Degraded Performance of Phrase Orchestrator (EU) Next-Gen Workflow Engine between February 05, 05:38 PM CEST and February 05, 08:13 PM CEST

Incident Report for Phrase

Postmortem

Introduction

We would like to share more details about the workflow disruption that occurred on February 5, 2026, between 15:01 CET and 19:58 CET, which led to workflows being held in an “Executing” state and delays in workflow processing within Phrase Orchestrator. This affected workflows running on the new engine in the EU data center.

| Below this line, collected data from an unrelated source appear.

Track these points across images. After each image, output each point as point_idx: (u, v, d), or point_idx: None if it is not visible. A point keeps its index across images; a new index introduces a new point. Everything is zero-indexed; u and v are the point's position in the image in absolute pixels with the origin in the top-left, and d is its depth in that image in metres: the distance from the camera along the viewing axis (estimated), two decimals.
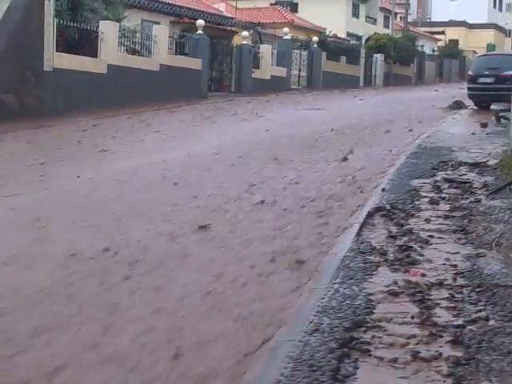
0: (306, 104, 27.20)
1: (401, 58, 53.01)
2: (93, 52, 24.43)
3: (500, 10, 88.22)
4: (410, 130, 17.37)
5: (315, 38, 43.31)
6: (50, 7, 21.81)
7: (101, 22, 24.87)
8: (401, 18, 66.10)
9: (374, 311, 5.00)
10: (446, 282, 5.68)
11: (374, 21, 60.19)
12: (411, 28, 63.44)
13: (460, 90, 29.59)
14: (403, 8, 61.94)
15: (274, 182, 10.74)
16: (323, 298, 5.26)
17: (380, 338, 4.52)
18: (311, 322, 4.74)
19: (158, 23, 31.50)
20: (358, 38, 54.22)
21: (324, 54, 43.61)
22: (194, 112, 23.91)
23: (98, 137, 17.37)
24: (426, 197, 9.03)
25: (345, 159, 12.67)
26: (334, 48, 45.80)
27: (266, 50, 37.48)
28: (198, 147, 14.91)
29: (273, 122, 20.25)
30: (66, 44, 23.25)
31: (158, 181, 11.20)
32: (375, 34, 53.24)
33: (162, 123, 20.27)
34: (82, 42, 24.00)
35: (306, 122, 20.07)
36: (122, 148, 15.50)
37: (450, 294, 5.41)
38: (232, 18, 40.23)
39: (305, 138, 16.02)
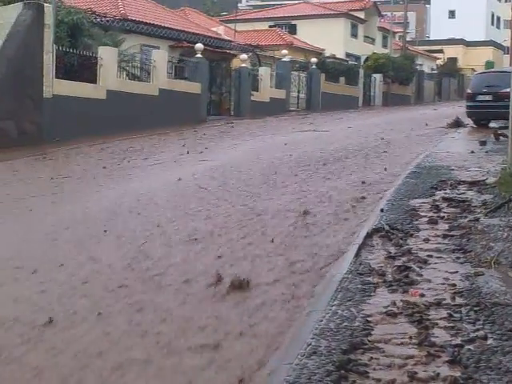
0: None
1: (399, 77, 53.21)
2: (92, 78, 24.52)
3: (498, 27, 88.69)
4: (409, 150, 17.37)
5: (314, 60, 43.44)
6: (49, 34, 21.93)
7: (100, 48, 24.99)
8: (399, 37, 66.38)
9: (372, 333, 4.99)
10: (444, 302, 5.67)
11: (373, 40, 60.42)
12: (410, 47, 63.67)
13: (459, 109, 29.64)
14: (402, 27, 62.21)
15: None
16: (321, 321, 5.25)
17: (378, 359, 4.52)
18: (309, 345, 4.73)
19: (157, 48, 31.63)
20: (357, 58, 54.47)
21: (323, 75, 43.73)
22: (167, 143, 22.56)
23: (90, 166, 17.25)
24: (424, 216, 9.02)
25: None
26: (333, 69, 45.91)
27: (264, 72, 37.58)
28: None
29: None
30: (66, 70, 23.35)
31: None
32: (374, 53, 53.45)
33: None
34: (82, 68, 24.10)
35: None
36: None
37: (448, 313, 5.40)
38: (231, 41, 40.40)
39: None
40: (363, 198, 10.68)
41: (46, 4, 22.14)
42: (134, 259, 7.97)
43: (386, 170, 13.61)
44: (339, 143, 19.53)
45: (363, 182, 12.08)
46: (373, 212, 9.47)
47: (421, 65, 64.20)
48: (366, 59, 53.04)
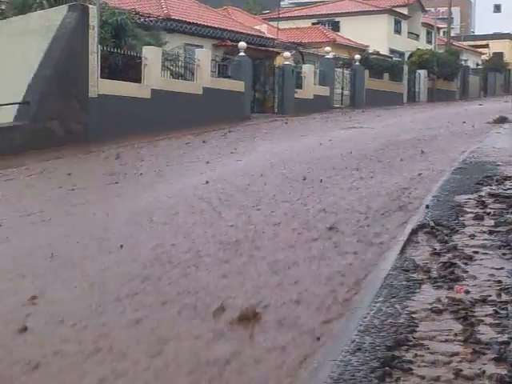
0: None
1: (444, 73, 52.76)
2: (137, 77, 24.74)
3: None
4: (454, 146, 17.21)
5: (357, 56, 43.31)
6: (94, 35, 22.18)
7: (144, 48, 25.20)
8: (444, 32, 65.78)
9: (417, 329, 4.96)
10: (490, 298, 5.61)
11: (417, 36, 59.96)
12: (454, 42, 63.08)
13: (505, 104, 29.33)
14: (446, 23, 61.66)
15: None
16: (365, 317, 5.23)
17: (422, 356, 4.48)
18: (353, 342, 4.72)
19: (200, 47, 31.78)
20: (401, 54, 54.14)
21: (367, 72, 43.55)
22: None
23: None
24: (470, 212, 8.92)
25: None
26: (377, 65, 45.72)
27: (308, 69, 37.55)
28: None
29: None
30: (111, 70, 23.59)
31: None
32: (418, 49, 53.07)
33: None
34: (126, 68, 24.34)
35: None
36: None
37: (494, 310, 5.34)
38: (274, 39, 40.44)
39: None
40: (401, 206, 10.38)
41: (90, 6, 22.39)
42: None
43: (419, 175, 12.67)
44: (379, 140, 19.39)
45: (403, 189, 11.84)
46: (417, 211, 9.36)
47: (466, 60, 63.56)
48: (411, 55, 52.68)
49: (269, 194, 11.85)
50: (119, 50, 24.17)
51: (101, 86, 22.50)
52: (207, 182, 13.37)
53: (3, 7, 26.21)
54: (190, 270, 7.54)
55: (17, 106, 20.49)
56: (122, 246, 8.77)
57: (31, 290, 7.13)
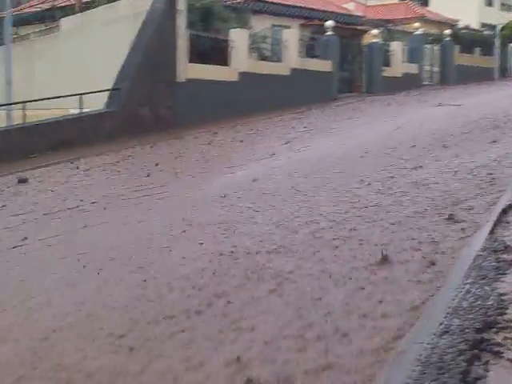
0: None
1: None
2: (224, 61, 24.88)
3: None
4: None
5: (447, 31, 42.46)
6: (182, 19, 22.39)
7: (231, 31, 25.31)
8: None
9: (507, 312, 4.90)
10: None
11: (510, 8, 58.36)
12: None
13: None
14: None
15: None
16: (454, 299, 5.19)
17: None
18: (441, 324, 4.70)
19: (287, 27, 31.71)
20: (493, 27, 52.77)
21: (457, 47, 42.68)
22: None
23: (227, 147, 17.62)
24: None
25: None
26: (467, 40, 44.74)
27: (396, 46, 37.03)
28: None
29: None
30: (198, 54, 23.77)
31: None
32: (511, 21, 51.64)
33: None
34: (213, 51, 24.49)
35: None
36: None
37: None
38: (361, 17, 40.04)
39: None
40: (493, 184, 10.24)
41: None
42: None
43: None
44: (465, 119, 18.98)
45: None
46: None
47: None
48: (503, 28, 51.31)
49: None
50: (207, 34, 24.34)
51: (189, 70, 22.73)
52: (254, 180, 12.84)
53: None
54: None
55: (108, 92, 20.88)
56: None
57: None
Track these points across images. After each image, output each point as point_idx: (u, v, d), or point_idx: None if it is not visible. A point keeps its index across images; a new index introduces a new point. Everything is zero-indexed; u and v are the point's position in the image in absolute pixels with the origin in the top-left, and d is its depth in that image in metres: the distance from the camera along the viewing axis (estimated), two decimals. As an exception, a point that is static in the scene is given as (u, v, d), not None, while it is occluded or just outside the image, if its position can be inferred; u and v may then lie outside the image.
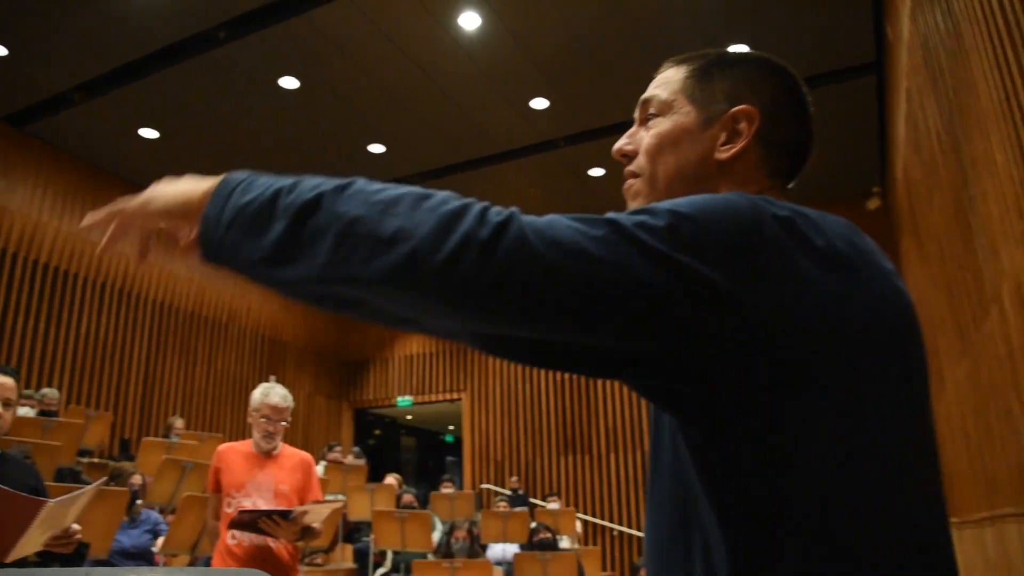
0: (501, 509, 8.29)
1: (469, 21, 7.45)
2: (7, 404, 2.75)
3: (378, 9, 7.31)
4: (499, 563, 7.12)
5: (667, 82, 1.05)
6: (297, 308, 13.48)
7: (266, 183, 0.84)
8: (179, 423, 8.81)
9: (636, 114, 1.07)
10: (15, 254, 9.38)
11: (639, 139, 1.05)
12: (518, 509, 8.08)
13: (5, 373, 2.83)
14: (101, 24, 7.50)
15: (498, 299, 0.74)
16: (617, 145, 1.07)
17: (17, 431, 5.68)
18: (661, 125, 1.02)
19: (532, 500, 11.23)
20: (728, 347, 0.76)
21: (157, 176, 0.93)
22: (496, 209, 0.77)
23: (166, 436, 8.29)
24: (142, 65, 8.15)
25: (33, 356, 9.30)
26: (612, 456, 11.95)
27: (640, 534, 10.81)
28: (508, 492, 11.28)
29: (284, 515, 3.28)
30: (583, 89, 8.51)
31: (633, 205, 1.03)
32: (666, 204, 0.80)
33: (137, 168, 10.26)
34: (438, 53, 7.94)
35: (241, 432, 11.63)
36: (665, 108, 1.03)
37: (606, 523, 11.62)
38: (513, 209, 0.77)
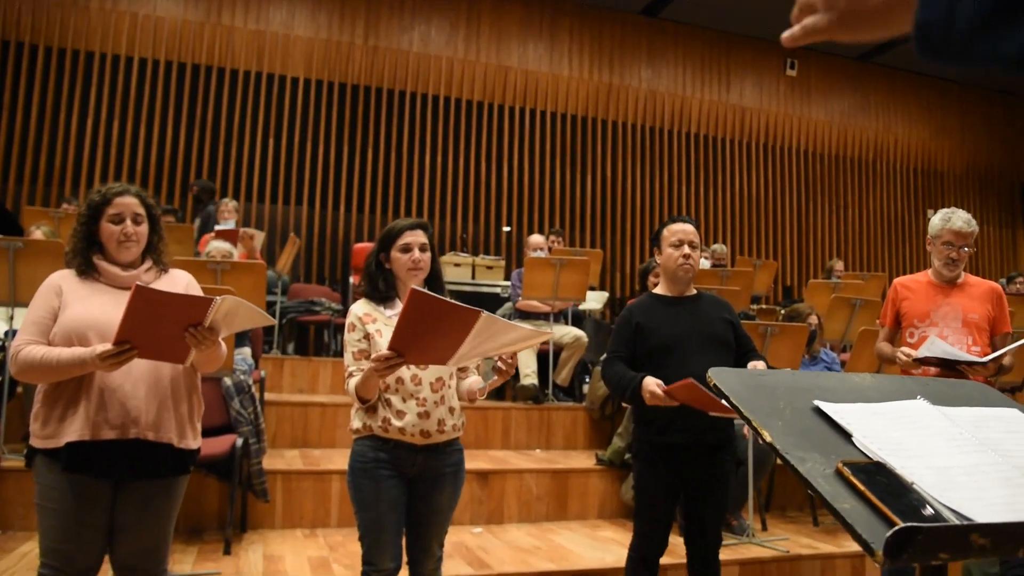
0: None
1: None
2: (692, 246, 3.08)
3: None
4: None
5: None
6: (953, 132, 12.23)
7: None
8: (839, 265, 8.90)
9: None
10: (670, 130, 10.50)
11: None
12: None
13: (685, 222, 3.16)
14: None
15: None
16: None
17: (699, 281, 6.40)
18: None
19: None
20: None
21: (784, 24, 0.85)
22: None
23: (827, 278, 8.45)
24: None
25: (697, 216, 10.38)
26: None
27: None
28: None
29: (975, 363, 3.08)
30: None
31: None
32: None
33: (766, 23, 10.35)
34: None
35: (900, 270, 11.25)
36: None
37: None
38: None
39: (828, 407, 1.13)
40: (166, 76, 8.65)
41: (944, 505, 0.94)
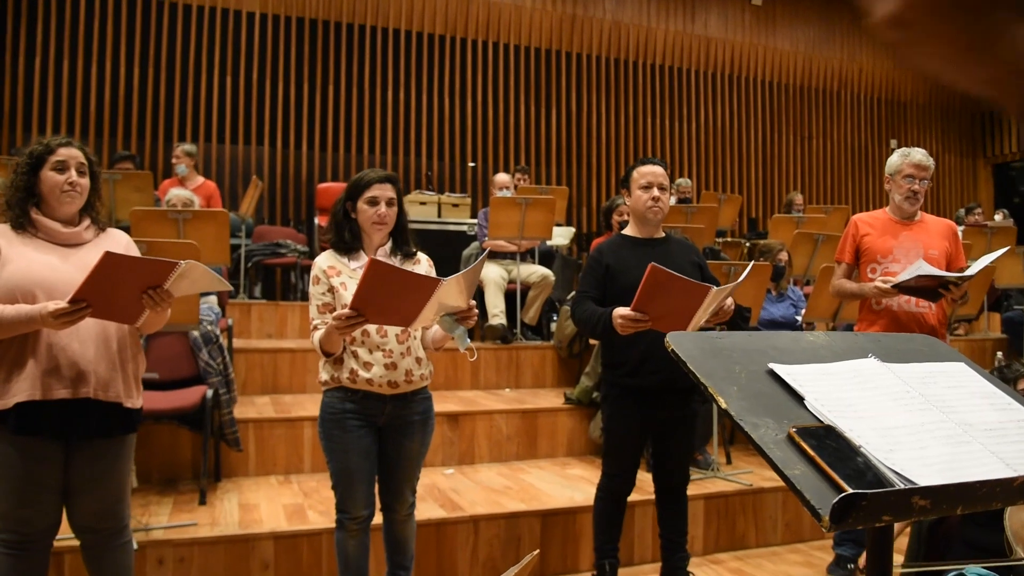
0: None
1: None
2: (662, 188, 3.11)
3: None
4: None
5: None
6: (914, 62, 12.20)
7: None
8: (798, 198, 8.95)
9: None
10: (635, 62, 10.38)
11: None
12: None
13: (655, 164, 3.17)
14: None
15: None
16: None
17: (665, 218, 6.43)
18: None
19: None
20: None
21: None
22: None
23: (787, 212, 8.51)
24: None
25: (664, 150, 10.36)
26: None
27: None
28: None
29: (953, 282, 3.16)
30: None
31: None
32: None
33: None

During this time, newly triggered workflows were not progressing as expected. Below we describe what happened, the root cause, and the steps we are taking to prevent similar incidents in the future.

Timeline

Feb 5, 2026

  • 16:40 – A Phrase employee reported that workflows for an organization were stuck in “Executing” status.
  • 17:05 – Phrase engineers began investigating the issue: It was observed that the component that acts as an entry point for all workflows was unstable
  • 17:10 To decrease the load, the engineers decreased the amout of parallel workflow tasks
  • 17:41 The analysis identified a degraded communication with the the database
  • 19:28 Following the implementation of multiple load-relief and scalability strategies, engineers determined that the issue was solely caused by a small number of extraordinarily large workflows.
  • 19:58 After ruling out negative side-effects, the workflows associated with the excessive load were cancelled.
  • 20:01 Workflows resumed normal execution.
  • 20:12 Previously stuck workflow executions for the affected organizations were marked as “Failed” to ensure system consistency.

Root Cause

The incident was triggered by the execution of a very large workflow with a complex dependency structure. A workflow of this design results in rapid expansion of tasks when processing large payloads.

On February 5, a workflow of this nature was triggered multiple times. Due to the complex dependency structure, this resulted in the creation of more than 140,000 tasks over a short period of time.

Most of these tasks executed requests against a single API, where the API rate limit was reached. This caused a large number of tasks to retry repeatedly.

At the same time, the workflow engine had to evaluate the state of many dependent tasks within the workflow graph. The system executes complex database queries to determine the state of scheduled workflow jobs and their dependencies. With tens of thousands of jobs and large dependency trees, these queries became increasingly slow.

The combination of …

  • A very high number of generated jobs
  • Frequent retries due to APIs and hitting rate limiting
  • Complex dependency evaluation for large workflows

… led to long-running database queries. These slow queries exhausted available database connections and caused repeated crashes and restarts of the multiple workflow engine components. One of the affected components was the entry point for all workflows - its instability temporarily prevented other workflows from progressing.

Once the tasks related to the complex workflows were cancelled, the database load immediately decreased and normal processing resumed.

Actions to Prevent Recurrence

We are taking the following steps to prevent similar incidents in the future:

  • Improved Alerting: We are improving our alerting mechanisms to ensure we are notified more quickly when workflows stop progressing. This also includes improved visibility around system exceptions.
  • Enhanced Monitoring: We are expanding our monitoring around workflow executions to more quickly identify large workloads that may clog the system.
  • Workflow Architecture Redesign: We are redesigning how workflows with complex dependency structures are handled. Complex workflow segments will be encapsulated into separate entities, reducing dependency tree complexity and improving overall processing efficiency.
  • Dedicated Database Connection: We are separating the workflow engine from the main application at the database connection level. The engine will use a dedicated connection with appropriate capacity, improving flexibility and ensuring better isolation between components.
  • Improved API Rate Limit Handling: We are enhancing how we handle APIs and how we react when rate limits get reached.
  • Faster Mitigation: We are establishing tooling to more quickly resolve workflow executions that are no longer progressing as expected.

We sincerely apologize for the disruption caused by this incident. We are committed to improving the resilience and predictability of our workflow processing system and appreciate the feedback and patience of our customers.

Posted Feb 19, 2026 - 10:33 CET

Resolved

This incident has been resolved.
Posted Feb 05, 2026 - 20:47 CET

Update

We are continuing to monitor for any further issues.
Posted Feb 05, 2026 - 20:20 CET

Monitoring

A fix has been implemented and the system is currently stable. We are continuing to monitor the situation.
Posted Feb 05, 2026 - 20:20 CET

Identified

The issue has been identified and a fix is being implemented.
Posted Feb 05, 2026 - 19:59 CET

Update

We are continuing to investigate this issue.
Posted Feb 05, 2026 - 18:23 CET

Investigating

Engineering has identified an issue with Orchestrator where the new Workflow Engine is currently not executing workflows. The problem is under investigation.
Posted Feb 05, 2026 - 17:56 CET
This incident affected: Phrase Orchestrator (EU) (Legacy Workflow Engine).